Men and women alike clown others for being aggressive and going after what they want but they are only playing themselves. Guys would rather go on Twitter and rant about how there are no good women than actually ask out the girl they have been crushing on for years. Women go to parties and sit on their phones the entire time, trying to seem hot and aloof while waiting for guys to notice them. Pro tip: Stop staring at your dry ass timeline and get out there. Contrary to what you have been told, its not about what you look like or what you have – its about caring less about others (in a non-narcissistic way) and realizing nobody else is going to bring you happiness but yourself. Go up to that cute guy at Trader Joe’s or that barista who makes your coffee every morning. Think about the worst possible thing that could happen. If you’re currently thinking “he/she will reject me”, then you need to re-read this entire article.

 

 

Breakups

A few weeks ago, post-breakup, I can safely say that I was in my feelings. There was no rom com and ice cream binge. There were barely any tears because I had cried during the weeks before it even happened. Instead, I went to LA and drank lots of tequila and ate tacos for a week with one of my best friends. I highly recommend this method of coping.

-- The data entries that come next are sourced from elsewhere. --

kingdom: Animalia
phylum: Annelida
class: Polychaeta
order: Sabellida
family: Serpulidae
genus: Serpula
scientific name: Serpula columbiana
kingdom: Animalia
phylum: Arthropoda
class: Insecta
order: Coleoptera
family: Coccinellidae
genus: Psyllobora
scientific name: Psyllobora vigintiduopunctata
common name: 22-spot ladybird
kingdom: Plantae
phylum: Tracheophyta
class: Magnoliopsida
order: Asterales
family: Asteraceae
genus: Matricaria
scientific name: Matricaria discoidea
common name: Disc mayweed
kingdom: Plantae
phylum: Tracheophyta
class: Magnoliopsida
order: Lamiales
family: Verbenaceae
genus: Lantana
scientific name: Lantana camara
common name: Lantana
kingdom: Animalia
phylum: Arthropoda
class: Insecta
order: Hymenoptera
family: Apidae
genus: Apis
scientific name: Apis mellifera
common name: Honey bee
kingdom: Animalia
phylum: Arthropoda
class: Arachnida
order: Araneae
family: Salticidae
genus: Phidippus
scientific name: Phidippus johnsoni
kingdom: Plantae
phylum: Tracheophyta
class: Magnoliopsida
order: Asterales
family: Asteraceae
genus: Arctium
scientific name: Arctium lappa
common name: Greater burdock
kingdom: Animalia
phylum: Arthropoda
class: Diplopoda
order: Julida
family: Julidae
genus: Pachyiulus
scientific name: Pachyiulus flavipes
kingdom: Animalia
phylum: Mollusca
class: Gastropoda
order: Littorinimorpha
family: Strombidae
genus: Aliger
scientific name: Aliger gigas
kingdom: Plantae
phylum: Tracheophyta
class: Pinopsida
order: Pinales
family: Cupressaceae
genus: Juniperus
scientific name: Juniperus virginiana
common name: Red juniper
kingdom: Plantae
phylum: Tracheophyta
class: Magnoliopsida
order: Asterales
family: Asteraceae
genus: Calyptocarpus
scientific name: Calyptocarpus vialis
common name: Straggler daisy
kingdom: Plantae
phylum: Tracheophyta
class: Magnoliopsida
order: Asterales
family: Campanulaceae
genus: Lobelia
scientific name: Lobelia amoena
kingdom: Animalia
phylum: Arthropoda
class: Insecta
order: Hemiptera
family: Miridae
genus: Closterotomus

Today I can honestly say that I am okay. This post is not going to be like the initial piece I drafted which in hindsight was more of a letter to my ex than an actual blog post for everyone to to see (pro tip: do not post when you’re reeling from a breakup. It is not cute!) I decided to keep that one for me and primarily focus on moving forward. Anyone who knows me knows that I can hold a grudge to the death. I am still salty at this kid who popped one of my balloons during my 8th birthday party. But when it comes to exes, I put them into two categories: 1) eternally banished assclown and 2) still an assclown but perhaps civility can happen in the future. I decided to go against perhaps better judgement and stay friends with my ex, because I realized after I got over the blow to my ego that I was not actually mad at him, but more so at the overall situation. I chalked it up to lessons learned: no more long distance relationships, know when your man is acting up and most importantly: breakups are not the end of the world, but simply the end of a phase.

This post is short but sweet. I did not want to simply gloss over my breakup as though it did not affect me, because it was an impactful part of my life. I loved him and anyone close to me knows that. As a writer, its only fair that I expose both the good and bad sides of my life. This is not Instagram where everyone only shares the bougie and fun shit they’re up to. I will always remain honest on here, whether I am hurting or I am feeling invincible. More than anything I want our emotionally challenged generation to understand that it is fine to feel sad and vulnerable. You don’t have to be “good” all the damn time. You will never be able to avoid getting hurt, but pain is temporary, so fall in and out of love as it happens and enjoy these experiences regardless of how they end.